Startups change the world. They solve the problems, they tackle the pains, they scratch the customers itch, they innovate. But startups are business ventures and while saving the world and solving the problems is a game I love the most, I must constantly remind myself that startups MUST make money. Both for the founders and the investors. And to make money they must know how to monetise the ideas and they need to price the product well. Well enough to survive and to thrive.
Surely one of the toughest decisions for a startup is how to price their product or service. And from my experience, entrepreneurs for some reason or another tend to be rather careless about it. The alternatives range from giving it away for free (like Twitter), to pricing based on costs, to charging what the market will bear (premium pricing). What you must remember though is that the implications of the decision you make are huge. Pricing strategy and business model define your brand image, your funding requirements, and your long-term business viability. In short: you better think before you price.
The revenue model you select is basically the implementation of your business strategy, and the key to attaining your financial objectives. And that is something every entrepreneur should keep in mind. Especially that most startups play defence when discussing pricing with customers. They are fairly often lost between asking for too little, leaving money on the table, and asking for too much, only to lose the customer’s interest. Pricing is one of the most difficult and complex and crucial decisions for the business. Especially that startups operate in newer markets where pricing standards haven’t been set. In addition, these new markets evolve very quickly, and consequently, so must pricing. To make things easier for entrepreneurs I have prepared the list of factors you should consider when thinking of your pricing plan.

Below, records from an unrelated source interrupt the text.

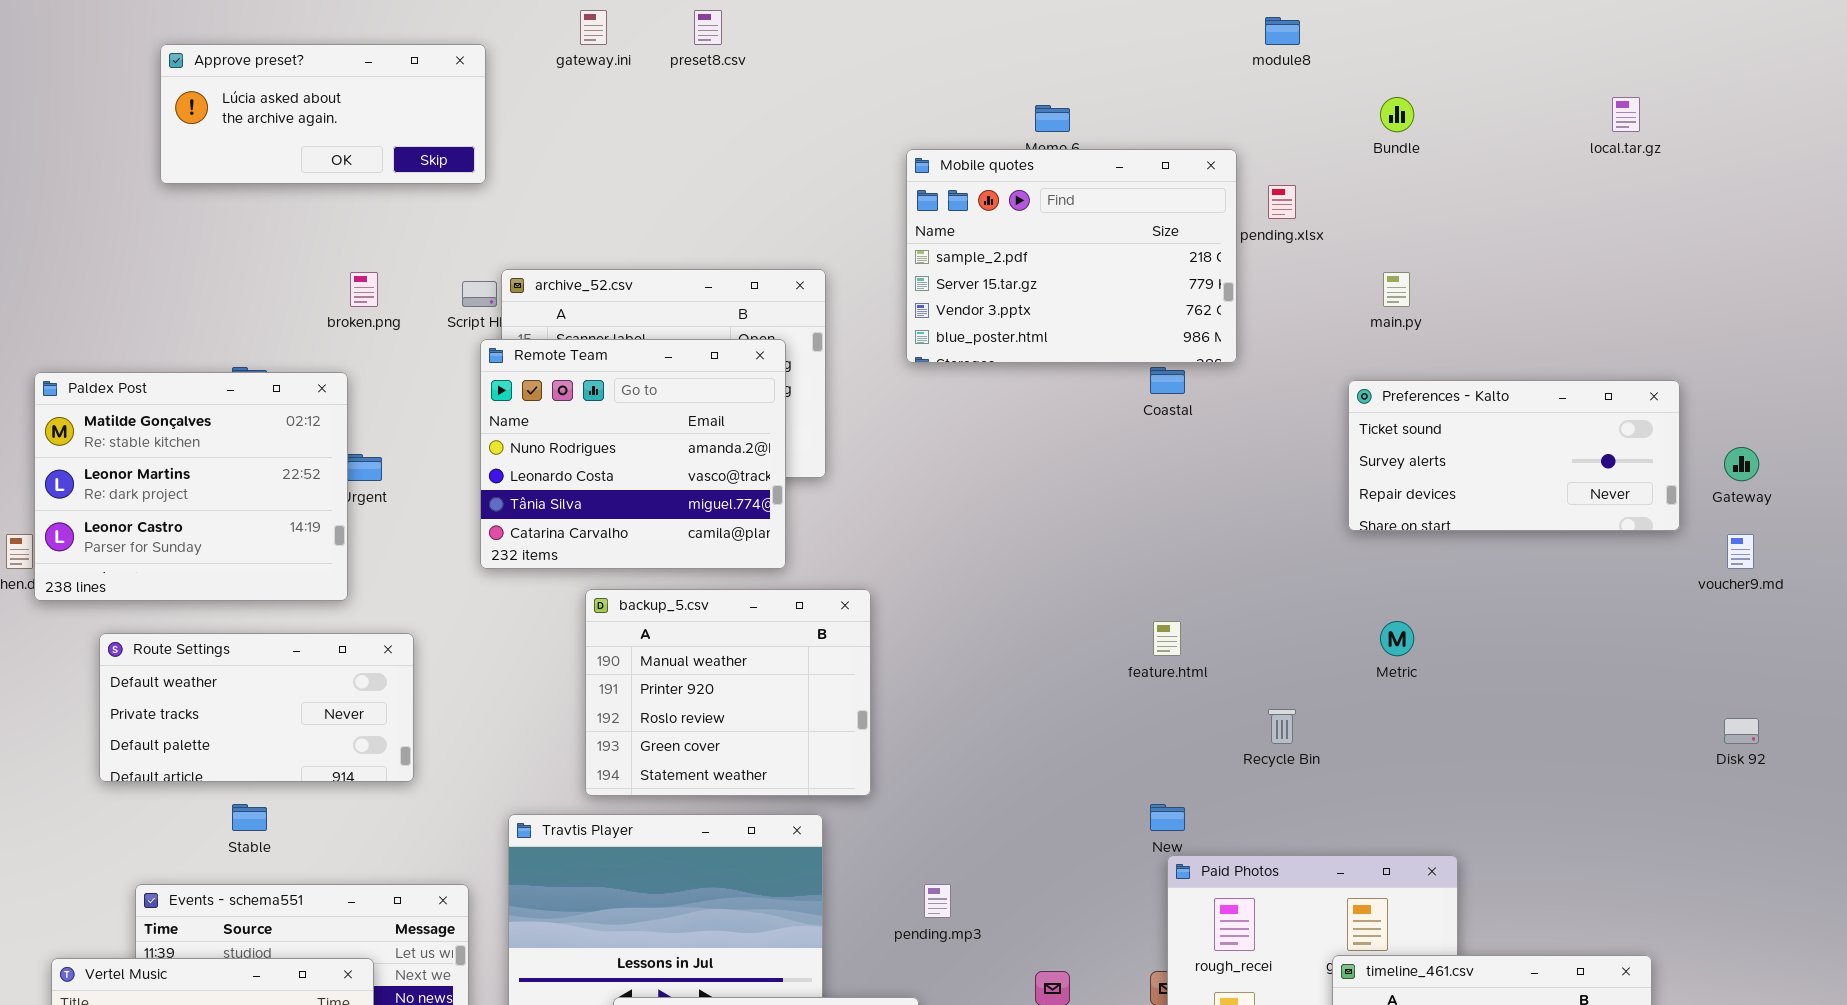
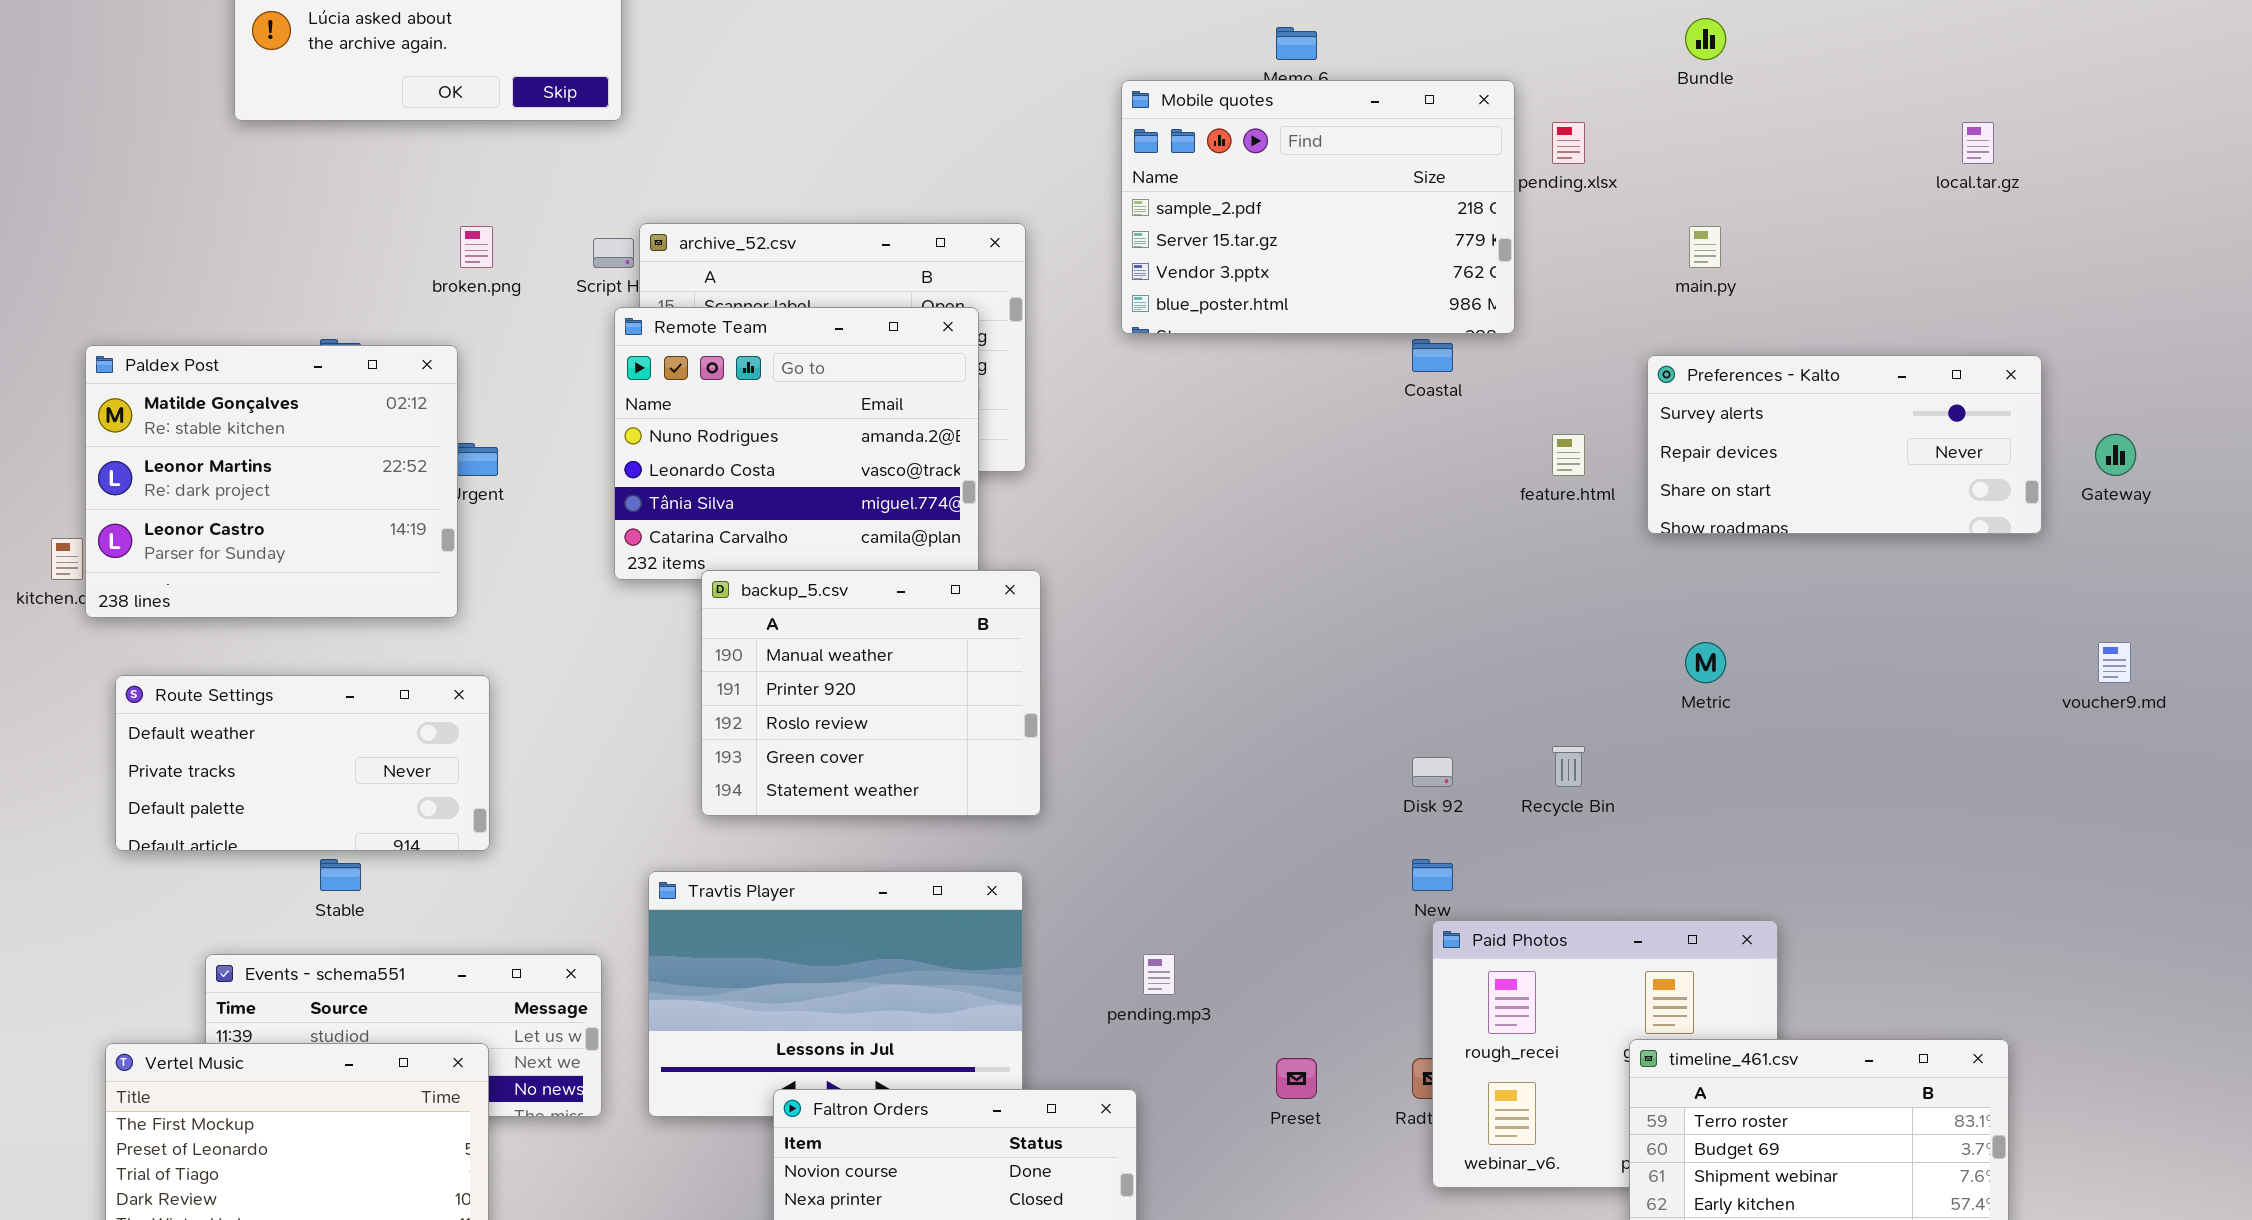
local.tar.gz: [1612,97,1640,132] -> [1962,122,1994,164], moved
Preferences - Kalto: [1348,380,1680,531] -> [1647,355,2042,534], scrolled down 1 row
voucher9.md: [1727,534,1754,569] -> [2098,642,2131,683], moved
backup_5.csv: [585,589,871,796] -> [701,570,1041,816], moved
feature.html: [1153,621,1181,656] -> [1552,434,1585,476], moved
Route Settings: [99,633,414,782] -> [115,675,490,851], moved
Disk 92: [1724,718,1759,744] -> [1412,757,1453,787], moved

When you are pitching you do not need to know the answer to all the questions but when you talk pricing strategies you should definitely know the answer to the question why did you choose this strategy and WHY you want to charge this much (or this little) for your product/service.
These are the five crucial factors I truly believe entrepreneurs should consider when crafting a pricing strategy:
The Basis for Pricing: There are three ways to justify a pricing plan:
- value-based pricing,
- cost-based pricing,
- competition based pricing
Value-based pricing charges customers a fraction of the incremental value created by the product or a fraction of the costs saved by the product. With competition based pricing startups craft their pricing strategies in comparison to competition. This works well in markets where the price and value of a particular type of product are well established. Startups adopt the pricing model well known in the industry.

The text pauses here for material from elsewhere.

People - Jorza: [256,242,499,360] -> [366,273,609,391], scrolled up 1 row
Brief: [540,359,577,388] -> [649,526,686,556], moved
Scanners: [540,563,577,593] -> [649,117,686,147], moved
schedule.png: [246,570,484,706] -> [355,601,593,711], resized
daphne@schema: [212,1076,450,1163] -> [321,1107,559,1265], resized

Positioning: Positioning is the most frequently forgotten of the 4 Ps in Marketing. Remember that when used strategically, pricing can be a weapon, a source of competitive advantage in the market. Your company can choose to price below the market in order to gain share and grow quickly. You can choose to price at the market price and differentiate based on product features. You can also charge a premium for their product. This reinforces your positioning as the gold-standard in the sector. Always remember that a startup’s pricing strategy must align with its marketing case studies, website messaging, PR releases and sales pitches.
Customer Base Size: The number of total potential customers multiplied by the selling price of the product equals the total addressable market (TAM) for a startup. Generally speaking, bigger TAMs are better.
Contract Length: Many SaaS startups launch with monthly pricing which encourages customers to try the product and engenders demand. From my observation at some point, most SaaS startups switch to annual contracts for one of three reasons:
- First, revenue becomes much more predictable;
- Second, annual contracts often include terms that require pre-payment up-front which rewards the startup with lots of cash to grow faster;
- Third, contracts mitigate churn rates because the customer is only making a renewal decision once per year, instead of 12x per year.
Your Startup’s Unit Economics: Your pricing plan has to enable the company to become profitable at some point. The value of your business is the discounted sum of all its future profits.
Overall, I’m a huge fan of the “keep it simple (KISS)” principle – customers are typically wary of complex or artificial pricing. They want simple plans, they want simple contracts, they do not want to think too much. Your challenge is to set the right price to match value perceived by the customer, with a fair return for you. It’s not a game show, so don’t guess – do your research early with real customers and if you can’t decide yourself, book a consultation with a good mentor. Someone who knows from experience.